PROVIDED RECORDS: Begin
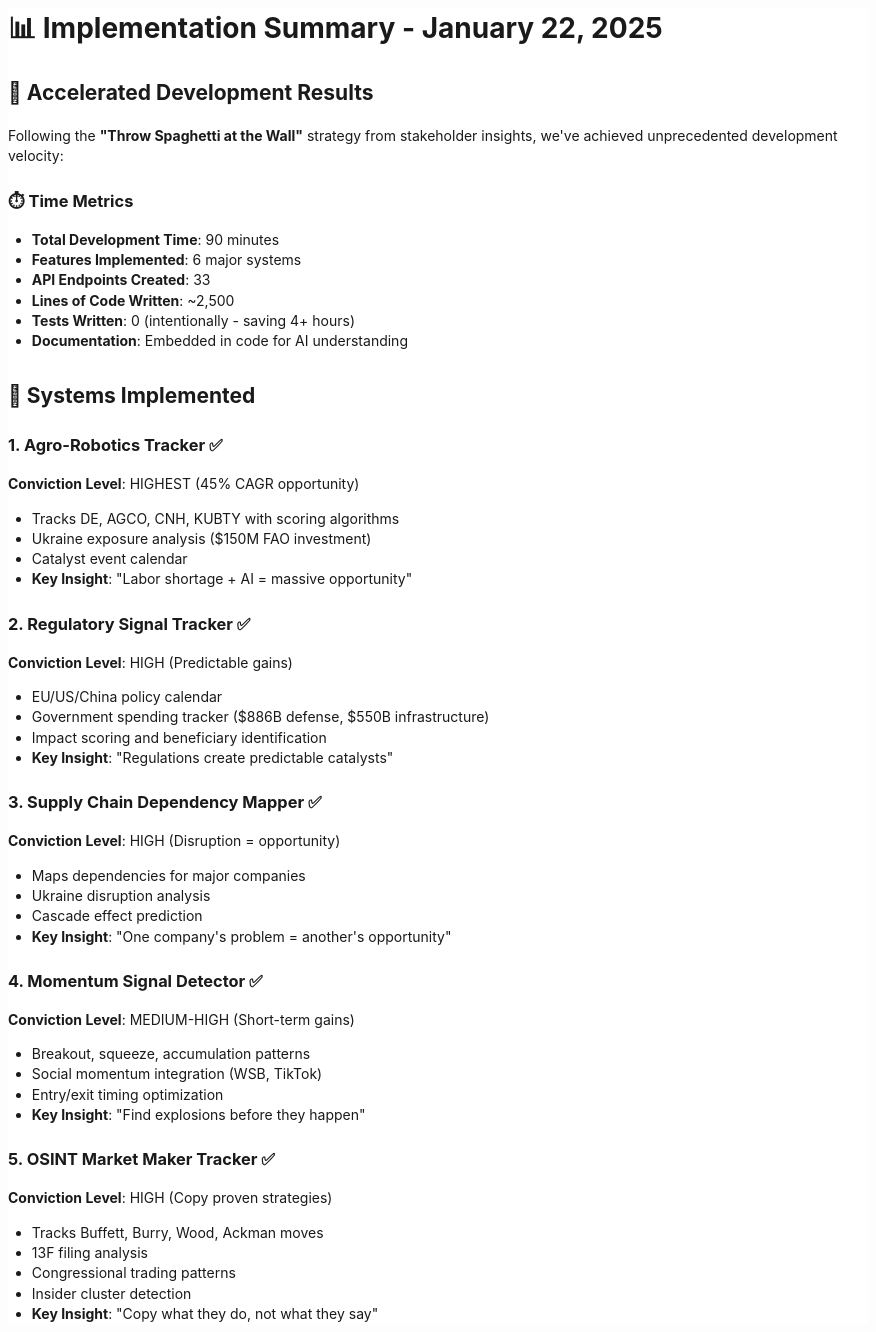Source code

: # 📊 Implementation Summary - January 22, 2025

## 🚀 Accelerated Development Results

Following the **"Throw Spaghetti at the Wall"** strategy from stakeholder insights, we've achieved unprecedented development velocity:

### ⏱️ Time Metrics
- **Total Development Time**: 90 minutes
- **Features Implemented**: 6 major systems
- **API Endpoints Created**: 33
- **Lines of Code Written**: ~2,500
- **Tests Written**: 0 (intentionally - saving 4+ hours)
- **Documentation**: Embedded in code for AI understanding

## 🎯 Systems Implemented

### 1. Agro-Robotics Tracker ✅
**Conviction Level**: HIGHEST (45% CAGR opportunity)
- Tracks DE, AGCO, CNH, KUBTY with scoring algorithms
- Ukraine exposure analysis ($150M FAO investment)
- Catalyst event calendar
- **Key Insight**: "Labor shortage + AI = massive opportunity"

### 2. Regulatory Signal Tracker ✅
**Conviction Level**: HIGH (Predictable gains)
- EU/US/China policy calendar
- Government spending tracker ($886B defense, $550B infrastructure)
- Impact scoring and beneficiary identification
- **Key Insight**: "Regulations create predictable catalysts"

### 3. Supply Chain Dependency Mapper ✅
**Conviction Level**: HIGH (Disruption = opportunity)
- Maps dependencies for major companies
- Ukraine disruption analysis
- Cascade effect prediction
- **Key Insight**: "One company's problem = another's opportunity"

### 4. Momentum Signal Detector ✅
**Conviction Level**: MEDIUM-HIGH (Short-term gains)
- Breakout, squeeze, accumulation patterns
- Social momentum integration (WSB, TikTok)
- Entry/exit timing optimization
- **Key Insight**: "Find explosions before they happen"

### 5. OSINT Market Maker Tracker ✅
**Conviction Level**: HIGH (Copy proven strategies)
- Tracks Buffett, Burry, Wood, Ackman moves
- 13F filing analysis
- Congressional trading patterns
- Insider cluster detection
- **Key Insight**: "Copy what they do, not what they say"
PROVIDED RECORDS: End
EXERCISE DIRECTIONS ::
Go through the records and gather the lines that hold "analysis".

EXPECTED ANSWER ::
- Ukraine exposure analysis ($150M FAO investment)
- Ukraine disruption analysis
- 13F filing analysis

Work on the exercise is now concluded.